### Excerpt provided
<<<<

In early 2007, with the American beer industry all a-froth with the yet-to-crest light lager boom, the world’s biggest brewer decided to launch a streaming television channel. Even for mighty Anheuser-Busch — which was near the zenith of its own cultural and corporate power in advance of InBev’s hostile takeover in late 2008 — the project, Bud.TV, was an audacious gamble that verged on “creative hubris,” as The New York Times put it at the time. In “Bitter Brew,” the definitive 2014 book on the Busches and their semi-eponymous brewery, author William Knoedelseder wrote:
Aimed at twenty-one-to twenty-seven-year-old consumers who were hard to reach with traditional broadcast television ads, Bud.TV promised a lineup of one- to three-minute programs that featured the kind of hip, mocking humor that A-B commercials had become famous for, ranging from comedy sketches created by writers from Saturday Night Live and The Howard Stern Show to short films produced by actor Kevin Spacey’s company, Trigger Street Films…
The idea was insane, not least because in 2007, a vanishingly small percentage of Americans had access to broadband internet, and Google was still reporting YouTube’s revenues as “not material.” The Bud.TV boondoggle — which Knoedelseder reported at $30 million — offers a variety of lessons to the trade, chief among them being “do not launch Bud.TV.” But its short and failed existence teaches affirmative lessons, too. There was a time when A-B’s ads and marketing were so genuinely influential that even August Busch III, a legendarily disciplined executive and no sufferer of fools, allowed his failson August Busch IV to take a shot at expanding the macrobrewer into the business of direct cultural production. There was a “there” there! The company had notched six of the top 10 ads broadcast during Super Bowl XLI that year. People had been saying “whaaassup?!” to each other for the better part of the decade. The Bud-Wei-Ser frogs were national celebrities; Spuds Mackenzie was a dearly departed icon; the Real Men of Genius were, frankly, pretty genius. Bud.TV was doomed for operational reasons, and boy, did it die. But A-B’s “creative hubris” in launching it was not unearned.

>>>>

### Exercise goal
Using the piece on Bud.TV, list each source of the channel's planned programs named in the passage quoted from "Bitter Brew."

### Information provided

<<<<

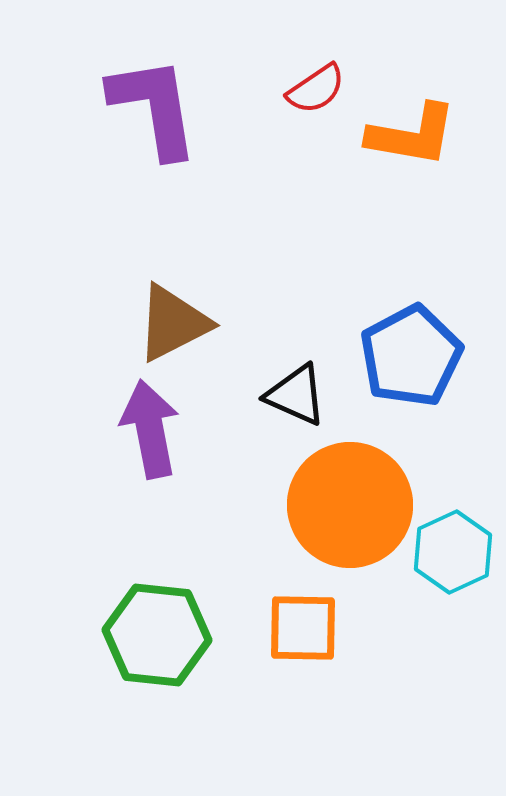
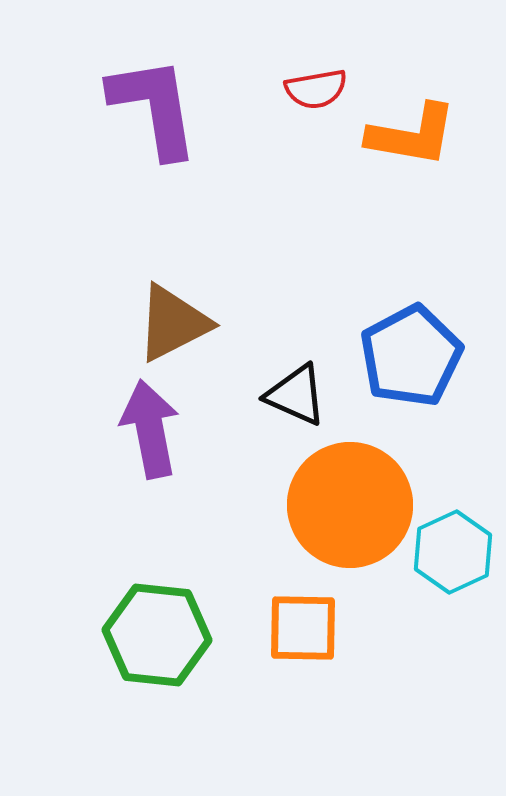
red semicircle: rotated 24 degrees clockwise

>>>>

### Completed task
- Writers from Saturday Night Live
- Writers from The Howard Stern Show
- Trigger Street Films, actor Kevin Spacey's company